**WRITTEN TASK:**
Please keep to the lines below from the one with "QUE D’HABITATION)" through the one with "osera une réforme", and restate them word for word, ends included.

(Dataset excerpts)
**********

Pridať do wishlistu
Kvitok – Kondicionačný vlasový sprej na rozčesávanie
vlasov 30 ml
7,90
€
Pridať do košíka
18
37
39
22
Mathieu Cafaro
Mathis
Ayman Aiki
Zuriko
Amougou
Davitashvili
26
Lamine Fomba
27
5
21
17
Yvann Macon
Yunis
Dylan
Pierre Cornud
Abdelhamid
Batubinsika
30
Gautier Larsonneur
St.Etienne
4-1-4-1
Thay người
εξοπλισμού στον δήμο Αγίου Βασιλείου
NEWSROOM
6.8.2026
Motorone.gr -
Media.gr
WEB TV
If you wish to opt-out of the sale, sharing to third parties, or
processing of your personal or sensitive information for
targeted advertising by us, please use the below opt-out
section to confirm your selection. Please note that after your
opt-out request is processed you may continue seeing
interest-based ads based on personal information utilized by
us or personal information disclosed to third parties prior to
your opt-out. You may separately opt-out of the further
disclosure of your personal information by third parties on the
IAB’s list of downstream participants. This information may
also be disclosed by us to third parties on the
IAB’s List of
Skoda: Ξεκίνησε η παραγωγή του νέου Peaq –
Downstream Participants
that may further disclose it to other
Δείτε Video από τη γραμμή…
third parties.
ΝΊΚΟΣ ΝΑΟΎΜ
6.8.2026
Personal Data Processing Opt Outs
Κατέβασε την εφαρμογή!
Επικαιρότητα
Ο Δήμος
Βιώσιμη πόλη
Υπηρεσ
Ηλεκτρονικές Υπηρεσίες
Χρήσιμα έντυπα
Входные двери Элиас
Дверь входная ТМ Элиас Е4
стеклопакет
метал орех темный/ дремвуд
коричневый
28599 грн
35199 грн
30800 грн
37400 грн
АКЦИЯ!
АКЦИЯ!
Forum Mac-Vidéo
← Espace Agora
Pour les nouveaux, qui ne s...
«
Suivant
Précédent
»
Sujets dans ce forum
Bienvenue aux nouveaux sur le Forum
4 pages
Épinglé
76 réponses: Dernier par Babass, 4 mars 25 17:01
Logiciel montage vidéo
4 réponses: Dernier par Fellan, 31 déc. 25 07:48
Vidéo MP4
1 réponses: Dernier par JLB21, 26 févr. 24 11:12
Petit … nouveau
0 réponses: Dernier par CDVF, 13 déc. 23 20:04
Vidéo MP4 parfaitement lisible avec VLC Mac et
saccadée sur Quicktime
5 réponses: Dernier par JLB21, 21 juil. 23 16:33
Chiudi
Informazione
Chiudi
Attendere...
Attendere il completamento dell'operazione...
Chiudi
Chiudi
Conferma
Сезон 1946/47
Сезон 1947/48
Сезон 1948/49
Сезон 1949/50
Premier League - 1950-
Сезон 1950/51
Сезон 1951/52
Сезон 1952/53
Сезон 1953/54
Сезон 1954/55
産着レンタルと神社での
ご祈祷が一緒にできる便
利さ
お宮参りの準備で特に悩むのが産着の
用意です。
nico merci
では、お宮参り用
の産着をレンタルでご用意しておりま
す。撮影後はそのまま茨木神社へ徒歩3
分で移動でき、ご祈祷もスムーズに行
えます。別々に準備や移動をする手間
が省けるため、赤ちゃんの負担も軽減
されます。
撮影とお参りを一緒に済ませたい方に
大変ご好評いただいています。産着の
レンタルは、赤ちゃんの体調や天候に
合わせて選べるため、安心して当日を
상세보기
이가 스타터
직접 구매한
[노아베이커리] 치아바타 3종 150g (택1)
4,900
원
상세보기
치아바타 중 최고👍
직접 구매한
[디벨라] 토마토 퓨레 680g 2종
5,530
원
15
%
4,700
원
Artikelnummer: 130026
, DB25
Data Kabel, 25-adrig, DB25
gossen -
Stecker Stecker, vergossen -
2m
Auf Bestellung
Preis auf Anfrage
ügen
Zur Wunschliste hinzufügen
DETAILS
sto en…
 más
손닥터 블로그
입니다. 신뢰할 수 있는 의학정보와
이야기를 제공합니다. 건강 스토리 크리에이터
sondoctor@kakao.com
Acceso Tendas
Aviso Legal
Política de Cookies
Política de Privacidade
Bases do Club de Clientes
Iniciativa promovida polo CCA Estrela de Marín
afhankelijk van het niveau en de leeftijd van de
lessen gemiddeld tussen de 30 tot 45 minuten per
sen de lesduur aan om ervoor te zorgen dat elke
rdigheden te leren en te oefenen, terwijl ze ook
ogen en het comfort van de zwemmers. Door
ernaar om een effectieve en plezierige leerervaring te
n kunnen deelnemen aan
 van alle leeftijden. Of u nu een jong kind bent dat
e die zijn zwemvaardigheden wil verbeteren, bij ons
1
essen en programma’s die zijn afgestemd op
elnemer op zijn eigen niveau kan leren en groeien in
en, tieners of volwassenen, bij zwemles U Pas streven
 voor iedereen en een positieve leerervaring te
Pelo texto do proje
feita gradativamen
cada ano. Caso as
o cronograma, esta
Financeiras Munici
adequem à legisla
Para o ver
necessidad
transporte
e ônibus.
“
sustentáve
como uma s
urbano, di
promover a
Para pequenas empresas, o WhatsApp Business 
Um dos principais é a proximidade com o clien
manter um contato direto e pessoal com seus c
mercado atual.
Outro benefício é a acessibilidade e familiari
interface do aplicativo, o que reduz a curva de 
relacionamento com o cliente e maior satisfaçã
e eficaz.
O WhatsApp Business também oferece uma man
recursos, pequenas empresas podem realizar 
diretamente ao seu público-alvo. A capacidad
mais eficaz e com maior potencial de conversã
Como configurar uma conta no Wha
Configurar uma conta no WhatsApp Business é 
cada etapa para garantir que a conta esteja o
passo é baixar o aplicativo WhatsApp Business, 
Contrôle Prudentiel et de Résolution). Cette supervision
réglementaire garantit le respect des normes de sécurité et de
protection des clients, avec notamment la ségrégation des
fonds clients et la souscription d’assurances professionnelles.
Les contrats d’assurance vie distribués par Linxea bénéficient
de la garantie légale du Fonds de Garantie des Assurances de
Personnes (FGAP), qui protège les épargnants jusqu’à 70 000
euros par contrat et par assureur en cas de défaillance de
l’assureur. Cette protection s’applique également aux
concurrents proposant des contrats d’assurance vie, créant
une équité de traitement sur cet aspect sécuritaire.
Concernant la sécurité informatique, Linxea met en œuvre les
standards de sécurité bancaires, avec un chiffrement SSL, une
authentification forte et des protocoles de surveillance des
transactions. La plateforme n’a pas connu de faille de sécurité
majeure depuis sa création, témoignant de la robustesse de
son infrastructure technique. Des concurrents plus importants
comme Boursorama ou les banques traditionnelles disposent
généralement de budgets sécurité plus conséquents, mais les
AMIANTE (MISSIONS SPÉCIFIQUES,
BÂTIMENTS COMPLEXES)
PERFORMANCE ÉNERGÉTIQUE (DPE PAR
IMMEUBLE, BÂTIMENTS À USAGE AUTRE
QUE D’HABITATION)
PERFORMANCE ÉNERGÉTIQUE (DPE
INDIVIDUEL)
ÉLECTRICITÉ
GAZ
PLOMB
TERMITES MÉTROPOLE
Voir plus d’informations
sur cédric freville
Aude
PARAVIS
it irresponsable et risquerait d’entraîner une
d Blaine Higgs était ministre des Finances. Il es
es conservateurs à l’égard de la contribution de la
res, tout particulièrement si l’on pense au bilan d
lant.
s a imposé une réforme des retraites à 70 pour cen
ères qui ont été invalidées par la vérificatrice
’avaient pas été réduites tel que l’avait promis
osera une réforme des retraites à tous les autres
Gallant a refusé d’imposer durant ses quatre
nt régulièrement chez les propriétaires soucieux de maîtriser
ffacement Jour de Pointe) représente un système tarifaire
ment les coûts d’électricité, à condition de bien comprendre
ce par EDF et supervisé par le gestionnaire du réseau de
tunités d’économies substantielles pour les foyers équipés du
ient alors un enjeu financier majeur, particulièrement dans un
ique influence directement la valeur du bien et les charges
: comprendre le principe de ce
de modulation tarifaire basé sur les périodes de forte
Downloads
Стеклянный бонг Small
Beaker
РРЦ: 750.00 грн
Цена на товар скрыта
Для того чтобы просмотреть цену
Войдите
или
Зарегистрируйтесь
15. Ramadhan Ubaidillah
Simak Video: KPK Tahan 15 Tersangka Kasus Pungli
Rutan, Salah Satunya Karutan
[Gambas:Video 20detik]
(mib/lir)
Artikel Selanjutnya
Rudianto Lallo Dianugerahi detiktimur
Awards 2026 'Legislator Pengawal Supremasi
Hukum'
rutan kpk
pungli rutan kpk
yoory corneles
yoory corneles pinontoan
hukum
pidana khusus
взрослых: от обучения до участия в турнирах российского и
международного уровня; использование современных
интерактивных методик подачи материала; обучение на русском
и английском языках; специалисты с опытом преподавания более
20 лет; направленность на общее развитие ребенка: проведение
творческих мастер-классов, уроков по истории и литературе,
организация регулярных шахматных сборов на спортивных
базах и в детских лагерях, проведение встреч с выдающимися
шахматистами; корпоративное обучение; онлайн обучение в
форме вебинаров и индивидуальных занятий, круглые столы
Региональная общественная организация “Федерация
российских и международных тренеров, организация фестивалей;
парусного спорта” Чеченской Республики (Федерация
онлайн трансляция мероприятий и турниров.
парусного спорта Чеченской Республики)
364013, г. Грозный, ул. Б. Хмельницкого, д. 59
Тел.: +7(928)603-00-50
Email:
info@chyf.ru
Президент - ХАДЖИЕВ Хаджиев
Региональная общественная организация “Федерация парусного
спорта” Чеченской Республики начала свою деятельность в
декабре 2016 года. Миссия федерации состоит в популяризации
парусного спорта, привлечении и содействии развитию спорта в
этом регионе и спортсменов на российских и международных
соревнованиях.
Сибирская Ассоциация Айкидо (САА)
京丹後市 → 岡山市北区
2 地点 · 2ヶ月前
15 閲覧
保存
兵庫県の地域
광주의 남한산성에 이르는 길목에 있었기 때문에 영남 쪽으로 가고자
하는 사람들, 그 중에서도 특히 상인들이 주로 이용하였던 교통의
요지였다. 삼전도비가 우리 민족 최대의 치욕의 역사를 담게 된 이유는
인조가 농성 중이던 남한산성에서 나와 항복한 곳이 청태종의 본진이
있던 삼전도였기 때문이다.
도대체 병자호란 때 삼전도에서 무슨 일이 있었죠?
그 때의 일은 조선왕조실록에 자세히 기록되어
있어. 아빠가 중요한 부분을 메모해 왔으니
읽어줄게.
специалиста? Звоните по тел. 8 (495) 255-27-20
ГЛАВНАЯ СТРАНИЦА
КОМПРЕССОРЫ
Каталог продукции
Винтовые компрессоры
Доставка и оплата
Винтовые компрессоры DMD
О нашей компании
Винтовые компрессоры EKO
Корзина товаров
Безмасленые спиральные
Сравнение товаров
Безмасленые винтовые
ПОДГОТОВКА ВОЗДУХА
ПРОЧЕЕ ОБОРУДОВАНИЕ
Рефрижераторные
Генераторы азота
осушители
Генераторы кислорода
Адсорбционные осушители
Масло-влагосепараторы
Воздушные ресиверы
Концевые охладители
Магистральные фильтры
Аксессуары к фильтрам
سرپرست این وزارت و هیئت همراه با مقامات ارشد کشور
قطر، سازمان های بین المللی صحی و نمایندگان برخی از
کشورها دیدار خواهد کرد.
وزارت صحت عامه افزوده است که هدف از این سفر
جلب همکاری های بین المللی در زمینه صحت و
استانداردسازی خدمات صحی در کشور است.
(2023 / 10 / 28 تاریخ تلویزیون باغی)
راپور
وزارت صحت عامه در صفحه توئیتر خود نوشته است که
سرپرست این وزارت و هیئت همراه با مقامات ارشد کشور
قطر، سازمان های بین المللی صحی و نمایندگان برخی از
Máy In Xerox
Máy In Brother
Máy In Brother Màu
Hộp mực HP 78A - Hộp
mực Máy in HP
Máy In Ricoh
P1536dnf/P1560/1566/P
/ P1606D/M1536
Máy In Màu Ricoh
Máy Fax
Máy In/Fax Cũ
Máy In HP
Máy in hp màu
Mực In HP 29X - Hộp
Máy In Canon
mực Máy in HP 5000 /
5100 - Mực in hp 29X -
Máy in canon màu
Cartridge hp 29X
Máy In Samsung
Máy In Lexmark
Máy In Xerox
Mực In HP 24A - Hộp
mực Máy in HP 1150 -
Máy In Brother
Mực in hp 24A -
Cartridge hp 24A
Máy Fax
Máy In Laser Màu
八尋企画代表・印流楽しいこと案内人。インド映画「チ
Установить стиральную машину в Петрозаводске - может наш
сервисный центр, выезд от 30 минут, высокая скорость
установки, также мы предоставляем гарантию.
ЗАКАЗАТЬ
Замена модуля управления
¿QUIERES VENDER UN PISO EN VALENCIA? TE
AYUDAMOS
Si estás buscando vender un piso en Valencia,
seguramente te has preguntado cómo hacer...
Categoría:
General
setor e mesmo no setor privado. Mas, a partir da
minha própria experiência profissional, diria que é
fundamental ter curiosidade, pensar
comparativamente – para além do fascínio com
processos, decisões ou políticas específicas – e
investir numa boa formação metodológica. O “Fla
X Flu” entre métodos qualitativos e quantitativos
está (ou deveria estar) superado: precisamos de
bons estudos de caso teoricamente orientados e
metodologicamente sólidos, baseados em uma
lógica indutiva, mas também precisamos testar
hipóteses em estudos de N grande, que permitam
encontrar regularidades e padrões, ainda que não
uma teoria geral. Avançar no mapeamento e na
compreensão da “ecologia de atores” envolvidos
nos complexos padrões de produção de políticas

**********

**FINAL ANSWER:**
QUE D’HABITATION)
PERFORMANCE ÉNERGÉTIQUE (DPE
INDIVIDUEL)
ÉLECTRICITÉ
GAZ
PLOMB
TERMITES MÉTROPOLE
Voir plus d’informations
sur cédric freville
Aude
PARAVIS
it irresponsable et risquerait d’entraîner une
d Blaine Higgs était ministre des Finances. Il es
es conservateurs à l’égard de la contribution de la
res, tout particulièrement si l’on pense au bilan d
lant.
s a imposé une réforme des retraites à 70 pour cen
ères qui ont été invalidées par la vérificatrice
’avaient pas été réduites tel que l’avait promis
osera une réforme des retraites à tous les autres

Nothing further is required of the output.